## [Task prompt]
Swap "lens line" for "intrinsics line" throughout the material below and reproduce every line with no other change, leaving out the pictures.
** Opening Given information block **
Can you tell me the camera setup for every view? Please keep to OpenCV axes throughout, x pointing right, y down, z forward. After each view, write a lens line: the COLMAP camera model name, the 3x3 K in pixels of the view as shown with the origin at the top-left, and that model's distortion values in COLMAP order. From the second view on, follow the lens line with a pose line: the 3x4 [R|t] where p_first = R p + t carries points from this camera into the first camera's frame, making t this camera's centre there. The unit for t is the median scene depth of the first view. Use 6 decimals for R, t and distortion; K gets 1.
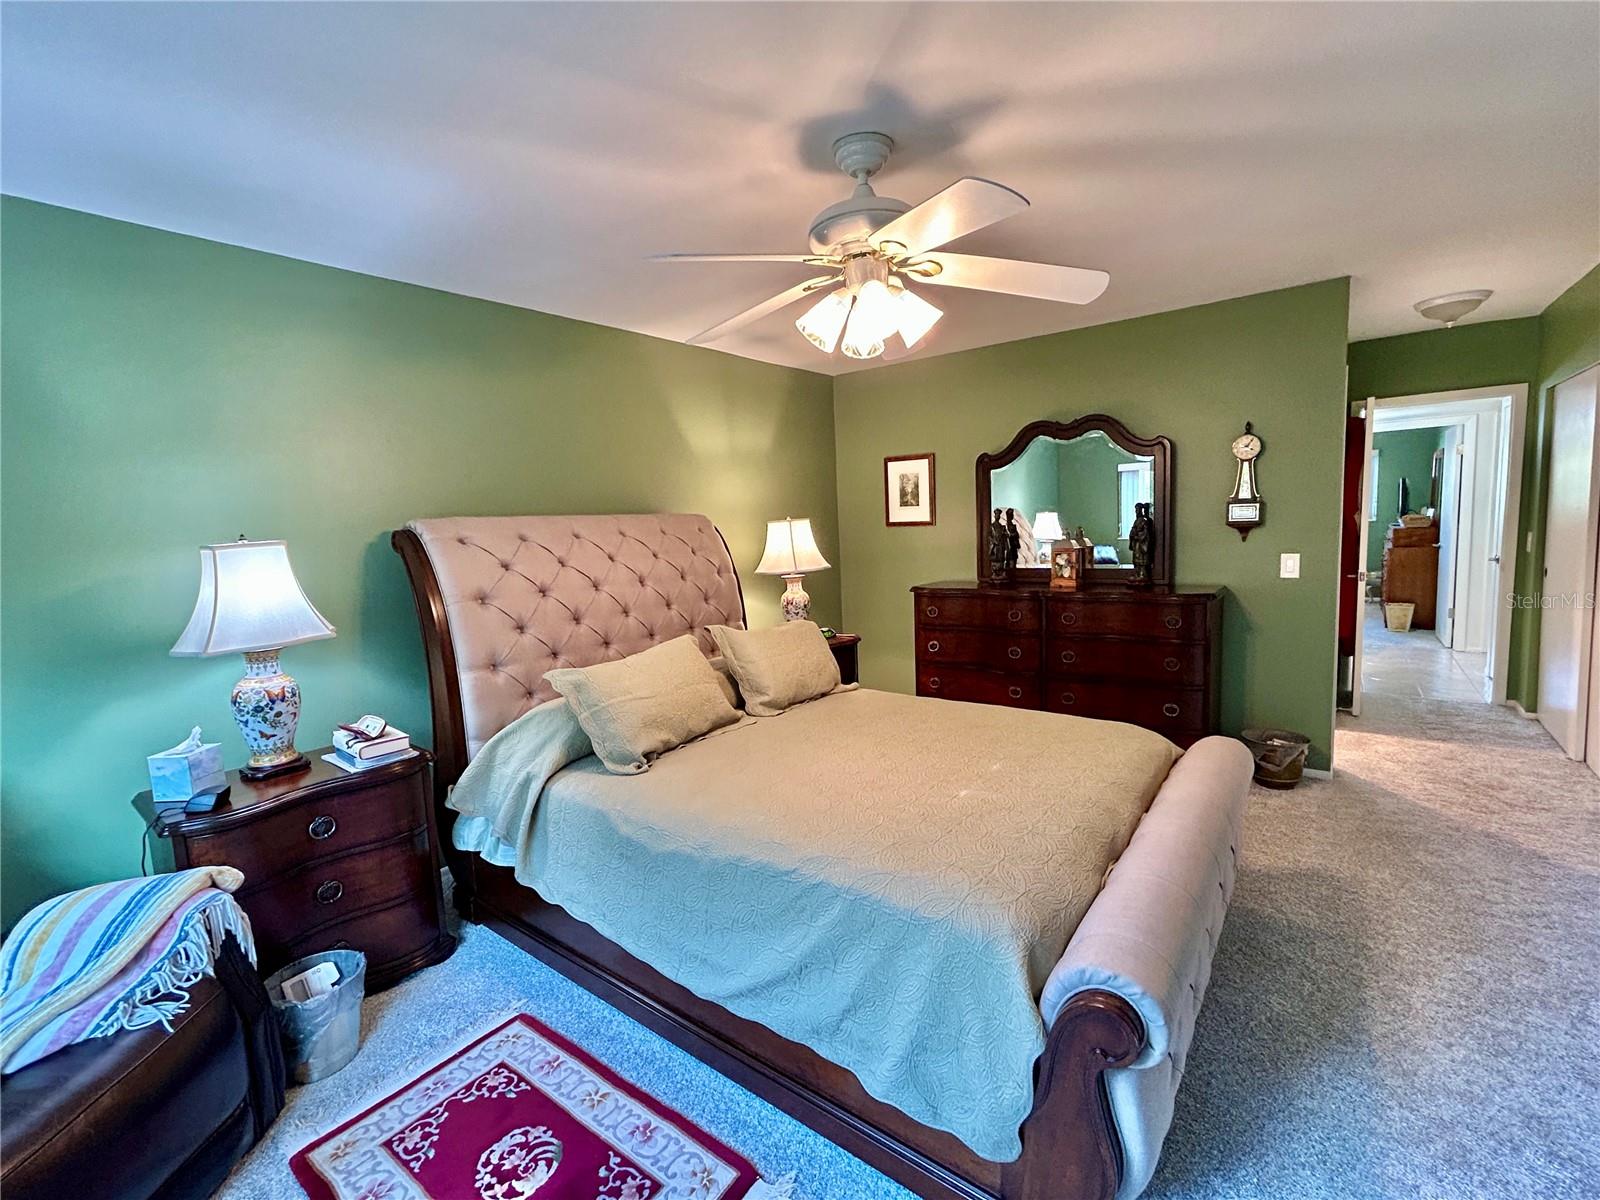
lens RADIAL K [[708.9, 0, 803.3], [0, 708.9, 590.6], [0, 0, 1]] dist [0.000251, 0.000591]
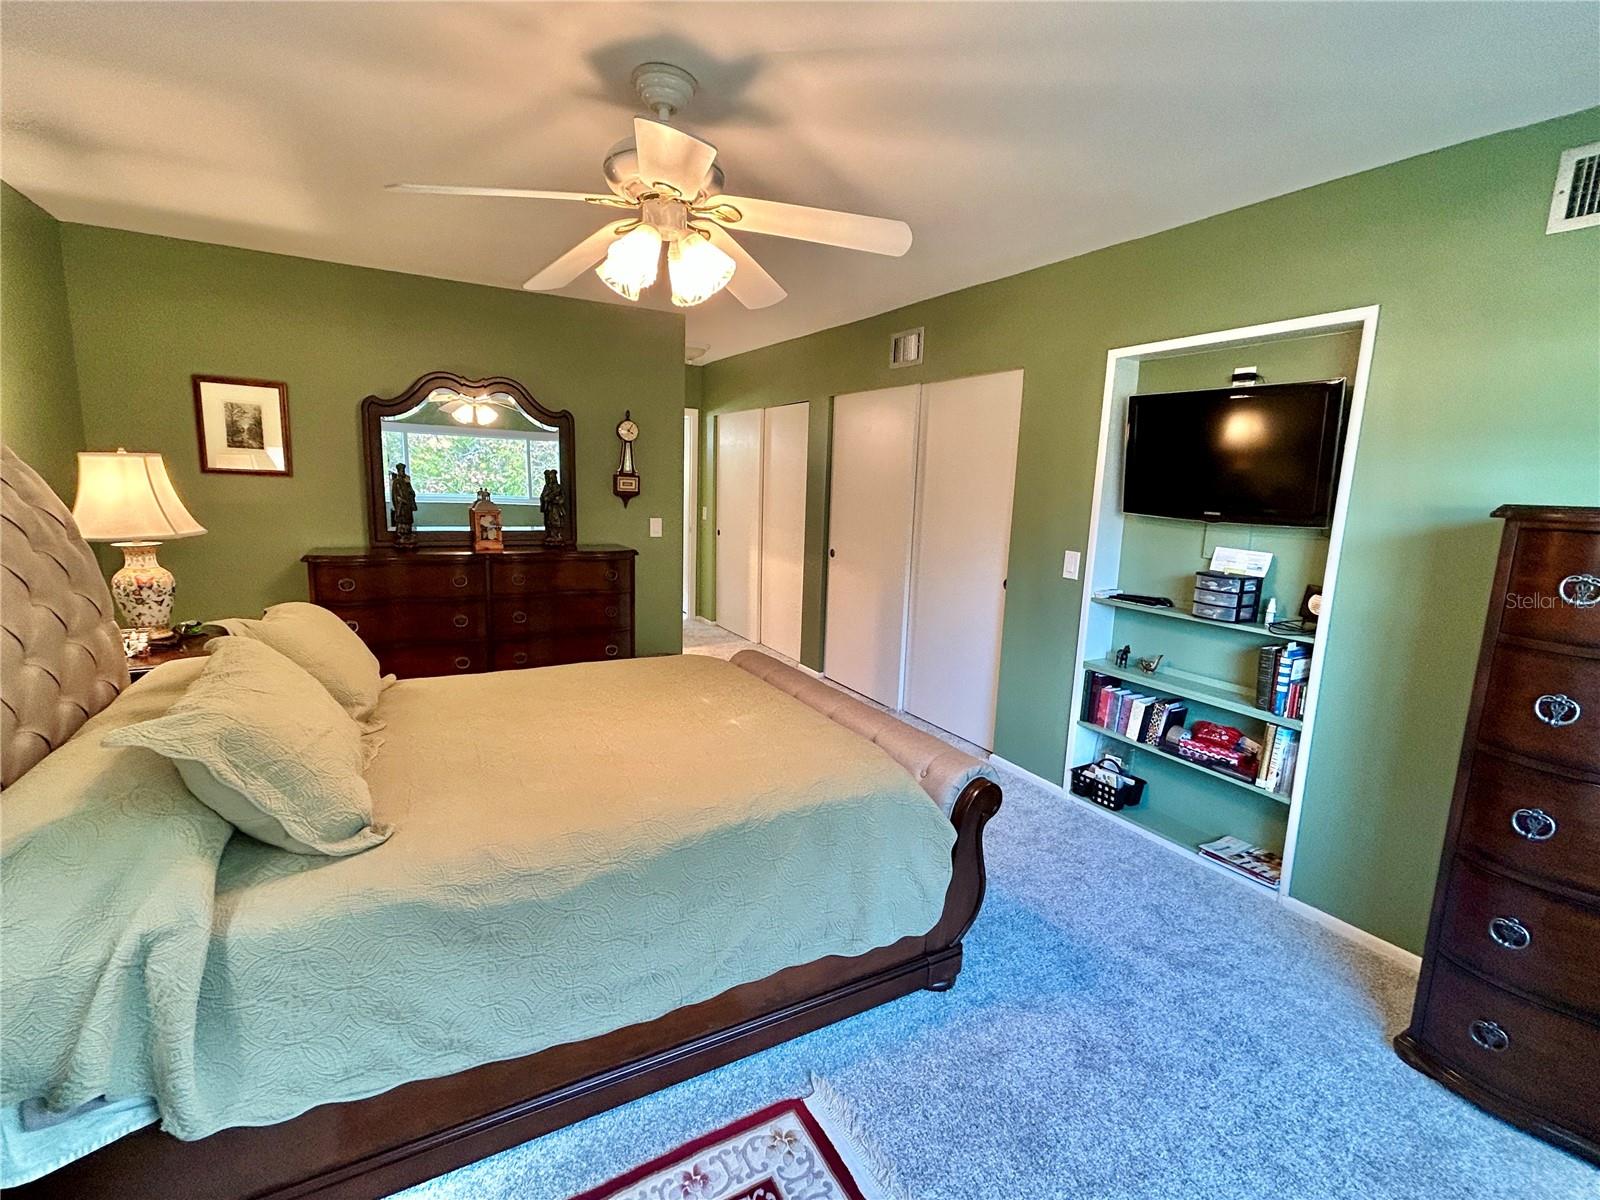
lens RADIAL K [[708.9, 0, 787.9], [0, 708.9, 588.2], [0, 0, 1]] dist [0.000251, 0.000591]
pose [[0.401311, -0.076765, 0.912719, -0.373055], [0.040209, 0.996998, 0.066173, 0.000338], [-0.915059, 0.010144, 0.403193, 0.225064]]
** Closing Given information block **
## [Solution to the problem]
Can you tell me the camera setup for every view? Please keep to OpenCV axes throughout, x pointing right, y down, z forward. After each view, write a intrinsics line: the COLMAP camera model name, the 3x3 K in pixels of the view as shown with the origin at the top-left, and that model's distortion values in COLMAP order. From the second view on, follow the intrinsics line with a pose line: the 3x4 [R|t] where p_first = R p + t carries points from this camera into the first camera's frame, making t this camera's centre there. The unit for t is the median scene depth of the first view. Use 6 decimals for R, t and distortion; K gets 1.
lens RADIAL K [[708.9, 0, 803.3], [0, 708.9, 590.6], [0, 0, 1]] dist [0.000251, 0.000591]
lens RADIAL K [[708.9, 0, 787.9], [0, 708.9, 588.2], [0, 0, 1]] dist [0.000251, 0.000591]
pose [[0.401311, -0.076765, 0.912719, -0.373055], [0.040209, 0.996998, 0.066173, 0.000338], [-0.915059, 0.010144, 0.403193, 0.225064]]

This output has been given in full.